Wednesday, January 24, 2007

NTSB: 2005 crash of Cessna Citation 560 in Pueblo, Colorado

The National Transportation Safety Board (NTSB) has issued a report on the February 2005 crash of a Cessna Citation 560 (similar to the one in the photo) in Pueblo, Colorado. The twin engine business jet was operated by Martinair, Inc. for Circuit City Stores, Inc.

At the time of the accident, the aircraft was operating under 14 CFR Part 91 on an IFR flight plan. The aircraft crashed about 4 nautical miles east of Pueblo Memorial Airport on February 16, 2005, while on an ILS approach to runway 26R. The two pilots and six passengers aboard were killed and the aircraft was destroyed by impact forces and post-crash fire.

In a press release that accompanied the report, the NTSB summarizes the cause of the accident as "the flight crew's failure to effectively monitor and maintain airspeed and comply with procedures for deice boot activation on their approach to Pueblo, Colorado, which led to an aerodynamic stall. Contributing to the accident was the FAA's failure to establish adequate certification requirements for flight into icing conditions, which led to the inadequate stall warning margin provided by the airplane's stall warning system."
The Board's investigation determined that the aircraft encountered icing conditions during the flight resulting in an accumulation of thin, rough ice on the wing leading edges that degraded the aircraft's performance. According to the Cessna 560 airplane flight manual (AFM), pilots are trained to increase the landing reference airspeed whenever any residual ice is present or can be expected during approach and landing. An examination of the cockpit voice recorder (CVR) did not record either pilot mention increasing the airspeed during the approach.
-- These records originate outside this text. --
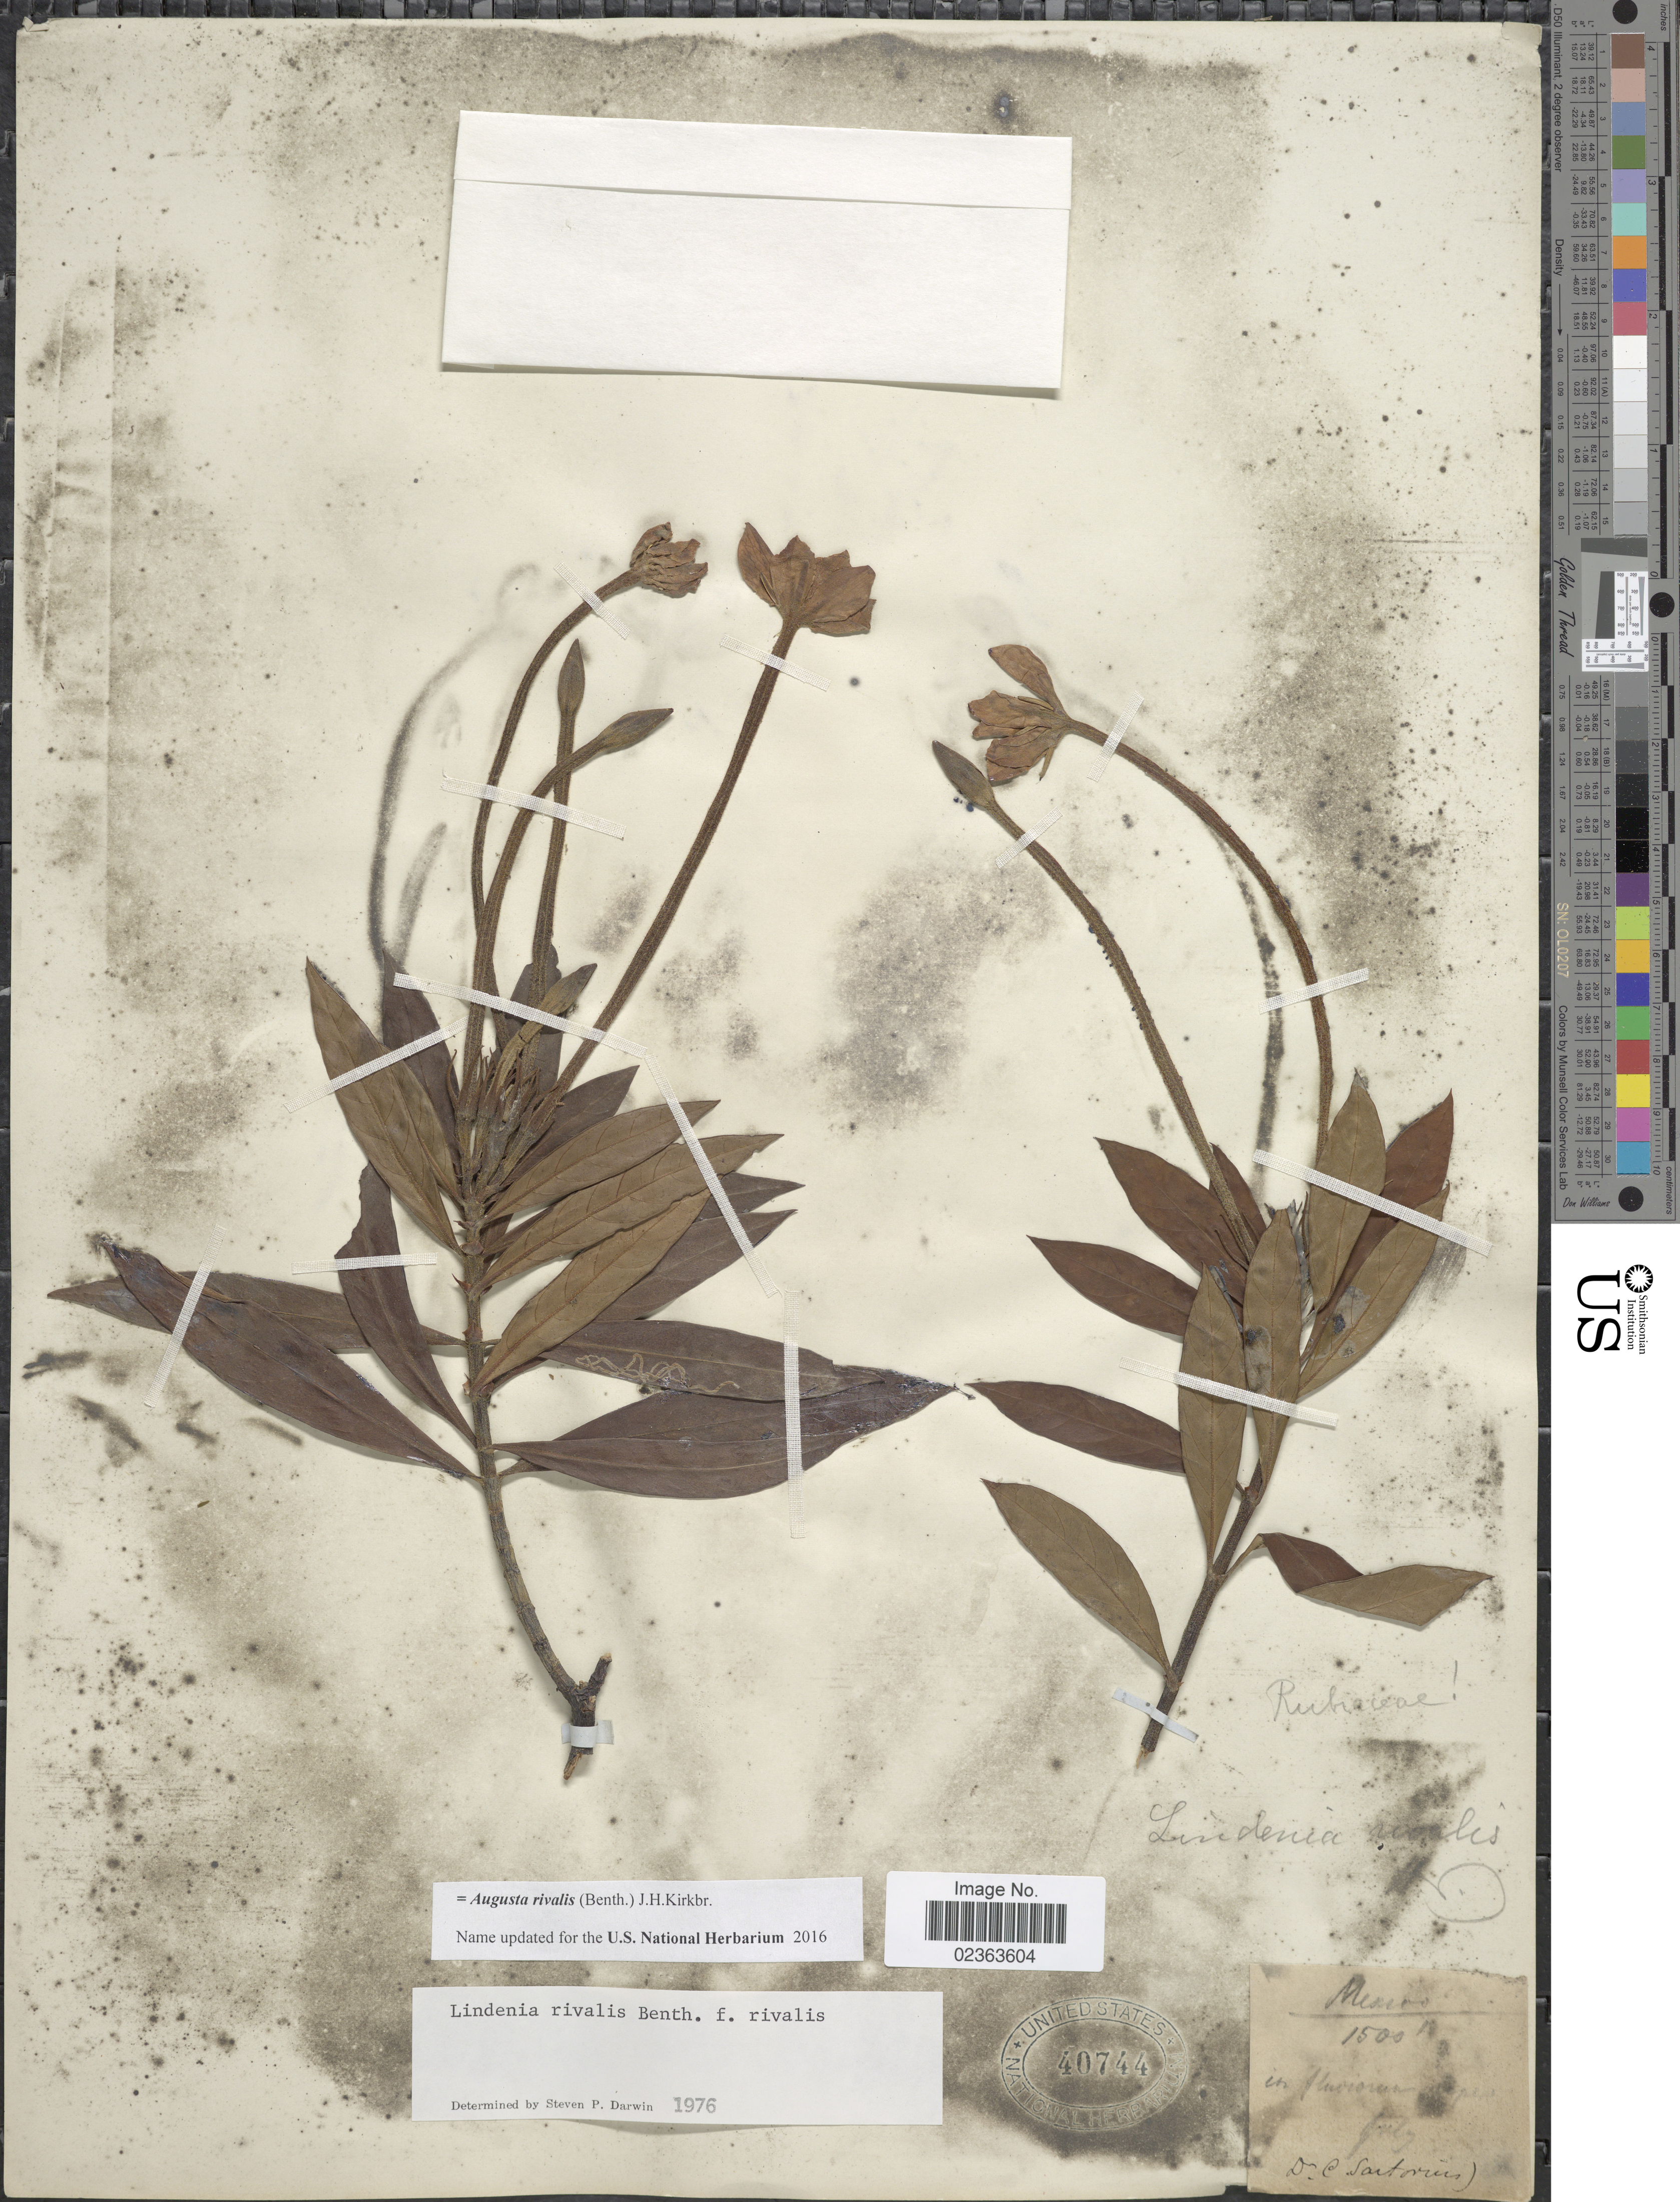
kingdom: Plantae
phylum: Tracheophyta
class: Magnoliopsida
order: Gentianales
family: Rubiaceae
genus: Augusta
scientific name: Augusta rivalis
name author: (Benth.) J.H. Kirkbr.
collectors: C. Sartorius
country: Mexico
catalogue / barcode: US 40744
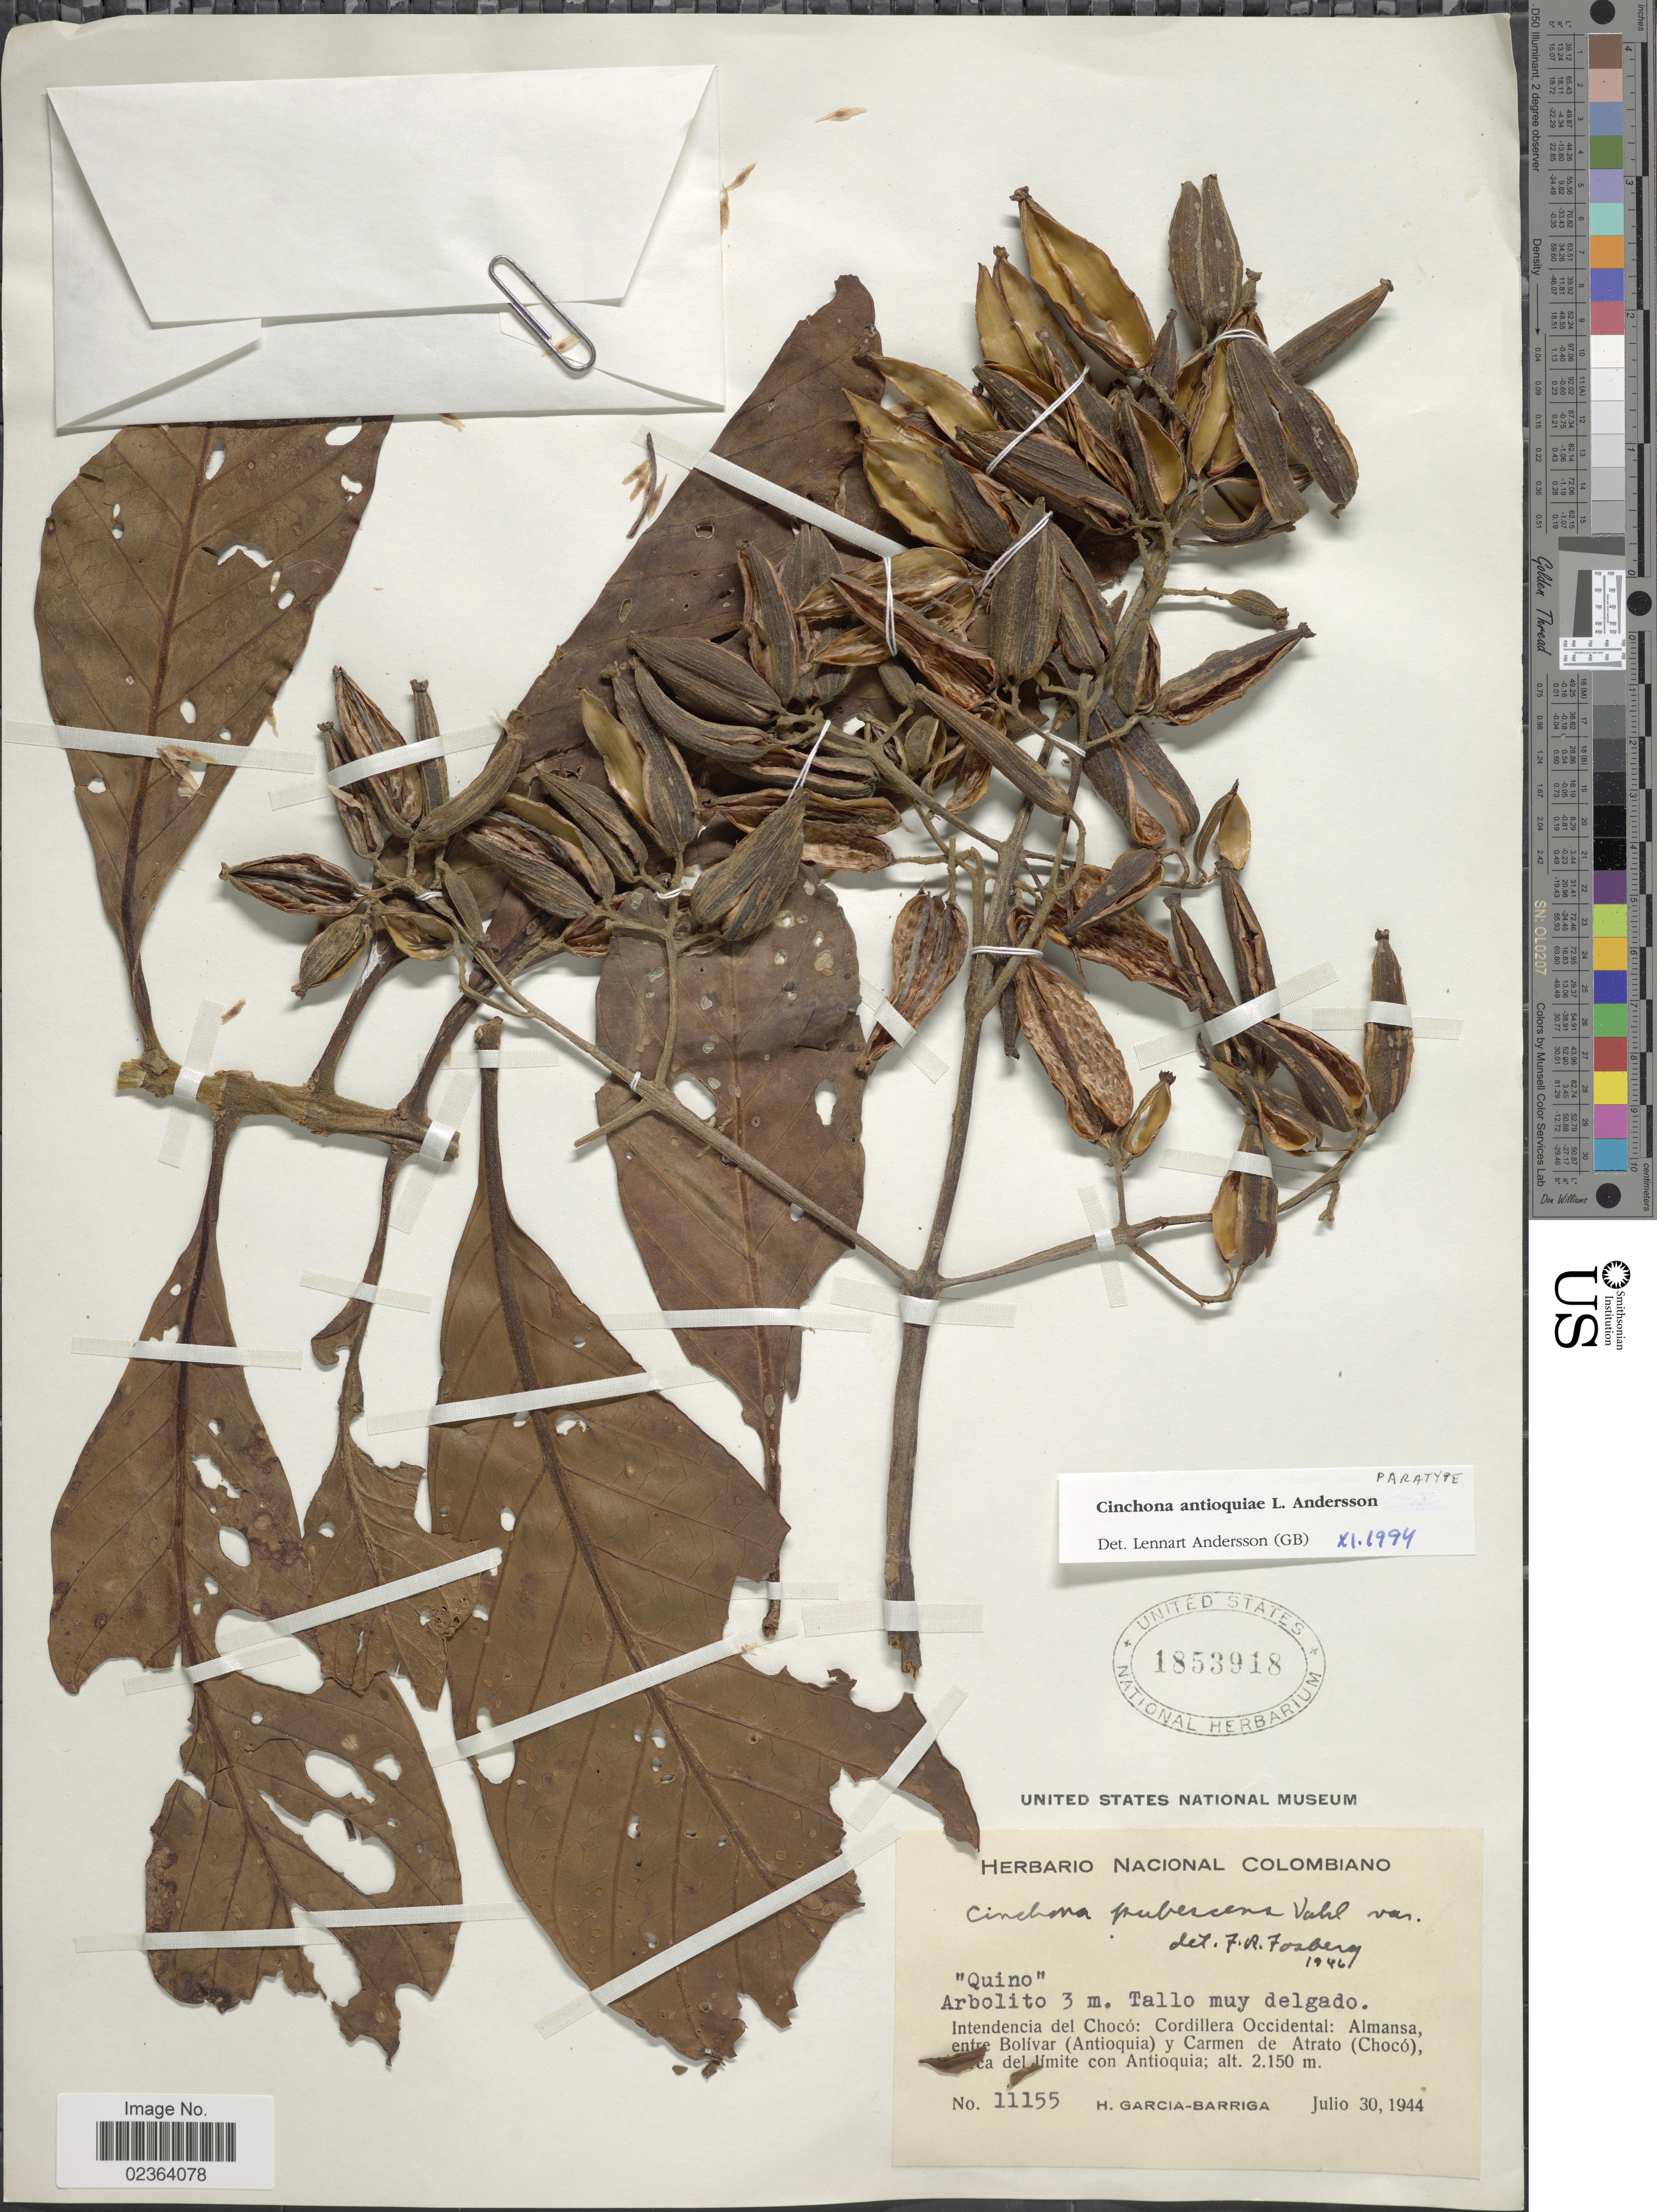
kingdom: Plantae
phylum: Tracheophyta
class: Magnoliopsida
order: Gentianales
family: Rubiaceae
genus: Cinchona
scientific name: Cinchona antioquiae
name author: L. Andersson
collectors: H. García Barriga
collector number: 11155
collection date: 1944-07-30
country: Colombia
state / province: Chocó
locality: Intendencia del Choco: Cordillera Occidental: Almansa, entre Bolivar (Antioquia) y Carmen de Atrato (Choco) cerca del limite con Antioquia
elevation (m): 2150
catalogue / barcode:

Additionally, company and AFM procedures for approach and landing in icing conditions required pilots to activate the deice system when any ice accumulation, regardless of thickness, was visible and to continue to monitor the wing leading edges for ice. Despite this guidance, there is no evidence that the accident flight crew activated the deice boots during the approach. The flight crew of the trailing Circuit City "sister ship" did cycle the deice boots numerous times and maintained increased airspeed during the approach and subsequently landed safely.

As a result, the Board recommended that the Federal Aviation Administration require that operational training for the Cessna 560 (Citation) aircraft emphasize the AFM requirements to increase airspeed and operate the deice boots during approaches when ice is present on the wings. The Board also recommended that the FAA require that all airplanes equipped with pneumatic deice boots have a mode that will automatically continue to cycle the deice boots once the system has been activated.

The investigation also determined that the airplane's stall warning system did not activate until after the aerodynamic stall occurred. The warning system is intended to provide flight crews with adequate warning of an impending stall in time to take preventative action. Because of the higher stall speeds that occur in icing conditions, the margin between the warning and the stall occurrence can be diminished. The Board recommended that the FAA require modification of the Cessna 560's stall warning system to provide an adequate warning margin in icing conditions that existed on this approach.

The Board further concluded that ice bridging does not occur on modern airplanes; therefore, there is no reason for flight crews to delay activation of the deice boots. The Board recommended that the FAA require that guidance for aircraft with pneumatic deice boots be revised to indicate that the leading edge deice boots should be activated as soon as the aircraft enters icing conditions.

The Board also called on the FAA to develop pilot training programs to emphasize monitoring skills and workload management.

Additionally, the Board reiterated two recommendations issued in 1996 and 1998 to the FAA calling for revised certification standards for aircraft operating in icing conditions. The Board has classified the FAA's response to these recommendations as unacceptable.
Here is the link to the synopsis of the NTSB report: NTSB Synopsis AAR-07/02

The press release notes that the NTSB's full report will be available in several weeks.